··· TEKSTFRAGMENT ···
Han Renard

Alle ogen zijn vandaag gericht op Antwerpen. Franse, Duitse, Nederlandse en zelfs Japanse journalisten strijken neer in de Scheldestad om te kijken of Antwerpen op 8 oktober het Vitrolles van het Noorden wordt. Anders geformuleerd, om te kijken of de bonte coalitie die in 1994 aan de macht kwam genoeg gedaan heeft om het tij te keren.

‘Er is veel wat ik in de afgelopen periode sneller had willen zien gebeuren, maar niemand kan ontkennen dat Antwerpen in zes jaar tijd een stuk leefbaarder is geworden.’ Aan het woord is uiteraard de Antwerpse burgemeester Leona Detiège (SP), die sinds 1994 met wisselend succes het ‘Schoon Verdiep’ van het Antwerpse stadhuis betrekt. ‘Ons moe’ of ook wel ’tante Leonie’ noemt men haar in Antwerpen, wat tegelijk verwijst naar haar grote luisterbereidheid en haar vermeend gebrek aan leiderskwaliteiten.

1994 was het rampjaar voor de democratie in Antwerpen. Een op de drie Antwerpenaren koos voor het Vlaams Blok. De verkiezingsuitslag van 1994 betekende het roemloze failliet van de rooms-rode meerderheid die Antwerpen veertig jaar onafgebroken had bestuurd. Wat het rooms-rode huwelijk achterliet: een zware schuldenlast, een gepolitiseerd ambtenarenapparaat, een verziekte politie, een slechte dienstverlening, grote samenlevingsproblemen en een beschadigd zelfbeeld bij de Antwerpenaren. Zoals bekend, de ideale voedingsbodem voor het Vlaams Blok, dat in 1994 zijn zetelaantal bijna verdubbelde, en met 28 procent van de stemmen 18 van de 55 gemeenteraadszetels veroverde. De Antwerpenaar had zijn frustratie in het stemhokje afgereageerd. Voor de democratische partijen (SP, VLD, Agalev-BSV, en Antwerpen ’94, een kartel van CVP, VU en onafhankelijken) zat er niets anders op dan samen een nieuwe beleidsploeg te vormen. Na tien weken slopende onderhandelingen kwam er een bestuursakkoord uit de bus, toegegeven, het eerste degelijke bestuursakkoord sinds jaren.
···
• _WERKOPDRACHT 1_
Bewerk in de records alles vanaf de regel met "metallic mesh chair at left is" tot en met de regel met "center [664, 372].". Vervang daarin "smooth concrete pillar" door "smooth stone pillar" en laat al het overige ongewijzigd.
··· AANGELEVERDE GEGEVENS ···
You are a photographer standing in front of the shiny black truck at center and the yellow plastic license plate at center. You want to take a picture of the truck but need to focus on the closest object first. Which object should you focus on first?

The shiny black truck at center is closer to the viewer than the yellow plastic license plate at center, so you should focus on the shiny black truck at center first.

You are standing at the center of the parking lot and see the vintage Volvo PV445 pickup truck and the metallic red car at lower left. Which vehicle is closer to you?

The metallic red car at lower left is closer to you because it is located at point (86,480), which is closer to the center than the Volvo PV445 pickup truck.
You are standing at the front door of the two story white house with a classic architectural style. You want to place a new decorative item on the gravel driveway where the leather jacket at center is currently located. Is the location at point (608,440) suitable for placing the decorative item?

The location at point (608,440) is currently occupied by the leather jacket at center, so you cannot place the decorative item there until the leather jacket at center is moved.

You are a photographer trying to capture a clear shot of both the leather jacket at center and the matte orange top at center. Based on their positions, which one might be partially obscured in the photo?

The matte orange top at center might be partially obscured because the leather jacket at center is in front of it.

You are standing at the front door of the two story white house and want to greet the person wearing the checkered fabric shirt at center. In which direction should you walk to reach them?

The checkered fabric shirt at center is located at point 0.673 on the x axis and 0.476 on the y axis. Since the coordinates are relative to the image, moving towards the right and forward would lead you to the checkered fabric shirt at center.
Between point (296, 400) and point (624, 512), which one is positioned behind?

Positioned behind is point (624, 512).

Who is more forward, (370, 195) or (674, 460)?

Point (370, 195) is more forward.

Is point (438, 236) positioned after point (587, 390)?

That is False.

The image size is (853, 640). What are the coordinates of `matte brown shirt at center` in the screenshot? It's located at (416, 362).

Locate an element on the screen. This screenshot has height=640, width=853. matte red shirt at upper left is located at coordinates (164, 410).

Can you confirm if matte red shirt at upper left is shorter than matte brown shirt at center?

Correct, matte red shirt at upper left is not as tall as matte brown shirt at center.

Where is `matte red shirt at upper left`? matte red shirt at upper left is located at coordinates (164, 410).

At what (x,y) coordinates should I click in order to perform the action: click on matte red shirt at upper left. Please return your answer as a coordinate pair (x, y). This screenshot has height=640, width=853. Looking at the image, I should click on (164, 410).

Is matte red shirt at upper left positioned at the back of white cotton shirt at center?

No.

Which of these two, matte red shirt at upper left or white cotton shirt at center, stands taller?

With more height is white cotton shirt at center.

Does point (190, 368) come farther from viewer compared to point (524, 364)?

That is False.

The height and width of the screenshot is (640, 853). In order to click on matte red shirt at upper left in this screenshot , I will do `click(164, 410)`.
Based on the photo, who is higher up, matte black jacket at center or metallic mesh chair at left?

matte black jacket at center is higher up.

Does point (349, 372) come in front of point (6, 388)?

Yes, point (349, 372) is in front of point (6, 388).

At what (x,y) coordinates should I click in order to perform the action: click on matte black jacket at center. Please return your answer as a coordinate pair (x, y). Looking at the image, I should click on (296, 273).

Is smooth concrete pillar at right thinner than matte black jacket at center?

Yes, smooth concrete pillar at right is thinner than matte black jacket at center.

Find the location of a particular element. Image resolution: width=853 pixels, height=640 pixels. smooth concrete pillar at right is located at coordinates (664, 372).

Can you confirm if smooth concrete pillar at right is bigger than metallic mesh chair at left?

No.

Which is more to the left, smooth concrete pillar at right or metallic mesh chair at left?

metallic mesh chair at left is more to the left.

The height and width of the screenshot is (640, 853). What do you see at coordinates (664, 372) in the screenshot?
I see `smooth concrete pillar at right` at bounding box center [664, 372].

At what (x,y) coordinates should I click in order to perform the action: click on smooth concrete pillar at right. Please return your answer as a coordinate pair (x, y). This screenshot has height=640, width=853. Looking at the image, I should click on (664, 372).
···
• _WERKOPDRACHT 2_
Schrijf de tekst over het Antwerpse stadsbestuur verder, aansluitend op de laatste zin ervan.

• _ANTWOORDRUIMTE 1_
metallic mesh chair at left is more to the left.

The height and width of the screenshot is (640, 853). What do you see at coordinates (664, 372) in the screenshot?
I see `smooth stone pillar at right` at bounding box center [664, 372].

• _ANTWOORDRUIMTE 2_
Naar Antwerpse traditie kreeg de SP, de grootste partij binnen de meerderheid, de burgemeesterssjerp. Bob Cools, sinds 1983 de autoritaire burgervader van Groot-Antwerpen, werd na een veto van Eddy Boutmans (Agalev) en Ward Beysen (VLD) verbannen naar het OCMW.

En zo kwam Leona Detiège, met 6000 voorkeurstemmen minder dan Cools, aan het hoofd van een monstercoalitie van vier fracties en zes partijen, gaande van de trotskisten rond Patsy Sörensen in de BSV, tot de burgerlijk-rechtse ‘law and order’-lijn van Ward Beysen. De meeste politieke waarnemers dachten dat de coalitie snel aan onderlinge twisten ten onder zou gaan.

Vlaams Blok-voorman Filip Dewinter gaf het regenboogverbond hooguit een jaar, maar moest zijn voorspellingen over het nakende einde van de coalitie voortdurend herzien. Want ook al heeft de coalitie meer dan eens op apegapen gelegen, ze is er toch in geslaagd het zes jaar vol te houden. Volgens velen is dit te danken aan de minzame diplomatie van burgemeester Detiège, die met zachte hand de brokken keer op keer gelijmd heeft.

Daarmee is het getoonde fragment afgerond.